Agents appear more economical than curious.
The strongest practical takeaway:
If we want agents to discover something, it probably needs to be contextually relevant enough to justify extra inspection.
Or put another way:
Agents do not naturally explore. They complete the task they think they have been given.
Make it clear and obvious, or risk having it missed.
Further testing needed
This is not enough to make a grand claim about all agents or all AI chatbots. But I am increasingly confident that common AI chatbot referral traffic is unlikely to involve a full browser render of your content by default. They can, but that does not mean they usually do.

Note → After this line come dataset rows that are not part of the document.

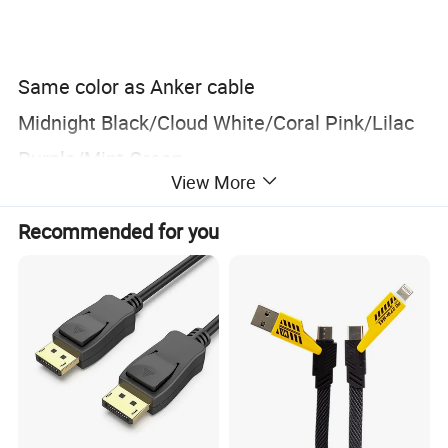
Same color as Anker cable
Midnight Black/Cloud White/Coral Pink/Lilac
Purple/Mint Green
View More
Recommended for you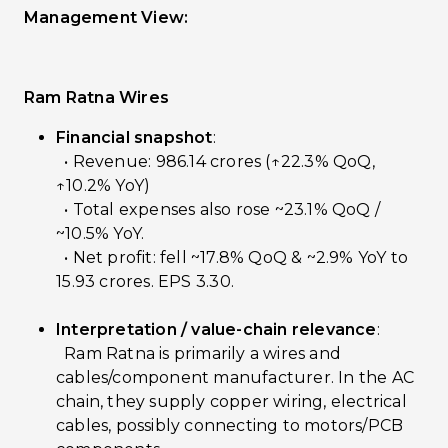
Management View:
Ram Ratna Wires
Financial snapshot
:
• Revenue: ₹986.14 crores (↑22.3% QoQ,
↑10.2% YoY)
• Total expenses also rose ~23.1% QoQ /
~10.5% YoY.
• Net profit: fell ~17.8% QoQ & ~2.9% YoY to
₹15.93 crores. EPS ₹3.30.
Interpretation / value-chain relevance
:
Ram Ratna is primarily a wires and
cables/component manufacturer. In the AC
chain, they supply copper wiring, electrical
cables, possibly connecting to motors/PCB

The next tests need to compare:
the same prompt across multiple agents
the same agent across repeated runs
visible vs hidden content
normal page vs suspicious page
test site vs CMS platform
different page topics
different tiers/modes
whether explicit “agent/crawler” framing changes behaviour
The better question is not, “Are agents curious?” It is, “What makes an agent decide that deeper inspection is worth doing?”
Perhaps more importantly, “How much of this can we influence?”
Post-script: the test I didn’t tell you about
I did a series of tests before all these, v1, which is worth discussing now.
Test v1 also showed that several AI chatbots were able to identify the page as an attempted prompt-injection or agent-manipulation test.
I was trying to elicit link clicks from agents: links that appeared like they contained extra context, with unique identifiers that helped me “see” an agent had delved deeper to find this information. But it looked like a trap, and in enough instances, was treated like a trap.
In other words, the test may have been measuring the agents’ ability to recognise “this looks like a honeypot/prompt injection” as much as their willingness to explore hidden or unusual content.
That makes v1 useful as a baseline, but weaker as a natural test of agent curiosity.